How do you avoid violent redistribution of wealth?: Gradualists
New to public policy
The slow way
Look, I know what Sweden sounds like at this point. I know we cite it constantly. But here is why we keep going back: in 1951, Sweden’s top marginal rate was 58 percent, union membership stood at 70 percent, and the Gini coefficient was among the lowest in the industrialized world. None of this happened by revolution. It happened by negotiation, decade after decade, between a labor movement patient enough to win incrementally and a business class pragmatic enough to concede incrementally.

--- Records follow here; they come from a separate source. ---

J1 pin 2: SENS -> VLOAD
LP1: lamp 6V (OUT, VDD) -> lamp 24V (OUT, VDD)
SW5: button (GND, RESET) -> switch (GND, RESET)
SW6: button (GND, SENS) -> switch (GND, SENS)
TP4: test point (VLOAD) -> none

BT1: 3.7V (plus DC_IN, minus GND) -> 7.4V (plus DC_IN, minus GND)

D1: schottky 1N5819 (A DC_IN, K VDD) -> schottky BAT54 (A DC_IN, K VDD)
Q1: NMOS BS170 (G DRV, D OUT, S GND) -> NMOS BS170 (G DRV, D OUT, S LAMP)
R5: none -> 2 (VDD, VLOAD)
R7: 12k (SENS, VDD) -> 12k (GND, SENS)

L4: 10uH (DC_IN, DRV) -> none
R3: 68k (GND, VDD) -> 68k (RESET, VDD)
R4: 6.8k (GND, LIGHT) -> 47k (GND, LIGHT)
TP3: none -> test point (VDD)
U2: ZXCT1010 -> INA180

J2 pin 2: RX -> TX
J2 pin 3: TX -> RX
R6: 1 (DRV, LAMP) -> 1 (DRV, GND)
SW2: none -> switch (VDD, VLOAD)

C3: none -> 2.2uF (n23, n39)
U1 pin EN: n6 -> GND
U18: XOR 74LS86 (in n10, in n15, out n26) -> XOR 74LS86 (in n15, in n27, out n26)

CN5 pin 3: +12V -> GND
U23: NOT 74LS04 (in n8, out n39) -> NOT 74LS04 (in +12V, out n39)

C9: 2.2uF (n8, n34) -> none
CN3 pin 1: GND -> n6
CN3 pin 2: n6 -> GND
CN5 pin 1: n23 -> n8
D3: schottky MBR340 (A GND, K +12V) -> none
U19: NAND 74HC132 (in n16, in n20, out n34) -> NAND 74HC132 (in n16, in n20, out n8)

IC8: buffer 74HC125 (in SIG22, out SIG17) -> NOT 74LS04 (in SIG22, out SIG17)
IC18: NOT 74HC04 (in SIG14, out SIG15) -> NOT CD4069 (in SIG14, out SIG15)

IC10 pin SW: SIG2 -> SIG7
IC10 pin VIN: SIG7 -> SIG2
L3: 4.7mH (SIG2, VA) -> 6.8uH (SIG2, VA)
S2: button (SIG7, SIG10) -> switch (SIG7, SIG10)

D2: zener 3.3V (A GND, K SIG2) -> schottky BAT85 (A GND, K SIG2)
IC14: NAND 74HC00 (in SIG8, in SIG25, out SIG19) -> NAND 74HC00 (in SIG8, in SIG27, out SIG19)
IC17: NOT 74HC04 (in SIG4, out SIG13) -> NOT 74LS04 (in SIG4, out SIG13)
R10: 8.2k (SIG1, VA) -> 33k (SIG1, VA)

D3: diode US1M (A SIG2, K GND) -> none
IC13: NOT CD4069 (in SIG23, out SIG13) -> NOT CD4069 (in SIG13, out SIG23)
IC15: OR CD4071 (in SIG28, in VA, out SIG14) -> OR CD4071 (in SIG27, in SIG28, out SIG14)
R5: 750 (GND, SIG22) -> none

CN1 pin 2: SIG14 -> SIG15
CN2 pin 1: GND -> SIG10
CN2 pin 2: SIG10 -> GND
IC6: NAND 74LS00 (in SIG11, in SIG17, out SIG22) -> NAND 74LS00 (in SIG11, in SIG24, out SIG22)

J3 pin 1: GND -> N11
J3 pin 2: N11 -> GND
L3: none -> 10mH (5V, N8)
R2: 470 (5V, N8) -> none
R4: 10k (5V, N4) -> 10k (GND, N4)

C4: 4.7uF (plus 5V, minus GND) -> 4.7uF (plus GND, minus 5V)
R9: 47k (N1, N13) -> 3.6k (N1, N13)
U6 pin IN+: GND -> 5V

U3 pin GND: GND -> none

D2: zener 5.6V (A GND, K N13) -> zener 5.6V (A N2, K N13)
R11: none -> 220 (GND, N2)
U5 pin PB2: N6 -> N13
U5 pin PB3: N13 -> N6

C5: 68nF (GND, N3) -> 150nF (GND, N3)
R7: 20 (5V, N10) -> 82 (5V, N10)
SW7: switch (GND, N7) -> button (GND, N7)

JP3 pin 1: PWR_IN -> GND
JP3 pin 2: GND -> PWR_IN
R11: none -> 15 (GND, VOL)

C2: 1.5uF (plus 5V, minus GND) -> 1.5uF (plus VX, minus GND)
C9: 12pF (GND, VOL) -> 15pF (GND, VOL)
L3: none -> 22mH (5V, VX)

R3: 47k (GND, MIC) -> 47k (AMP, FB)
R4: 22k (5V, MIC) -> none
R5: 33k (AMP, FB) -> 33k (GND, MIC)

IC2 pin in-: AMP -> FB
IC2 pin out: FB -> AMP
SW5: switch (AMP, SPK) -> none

The toolkit is not mysterious. Progressive income taxation with rates that actually apply to the people they target. Estate taxes that prevent dynastic compounding — the stepped-up basis loophole is a gift from Congress to heirs, not a feature of markets. Universal public education funded at levels that make private schooling a preference. Labor law that allows workers to organize without facing a $35 million union-avoidance campaign. Scandinavia did not invent these tools. It deployed them for fifty years while the United States deployed them between 1935 and 1975 and then dismantled them.
The structural reformers argue we tax the wrong thing. We find the Georgist analysis elegant and the politics of implementing it in a country where sixty-five percent of household wealth is in real estate approximately impossible. The property rights defenders call any redistribution a taking. We note the current distribution was itself produced by policy — trade agreements, monetary expansion, zoning laws.
Norway’s wealth tax produced real capital flight. We use it as evidence gradualism requires coordination. A single country raising taxes on mobile capital is a bucket with a hole. Coordinated policy — the OECD global minimum tax, multilateral agreements on tax information sharing — is the bucket that holds water.
Where we concede ground: We have been prescribing patience for forty years, and the patient is getting worse. The Gini has widened every decade.
What would change our mind: Our full toolkit deployed at scale for fifteen years with no movement in the top 1 percent’s wealth share.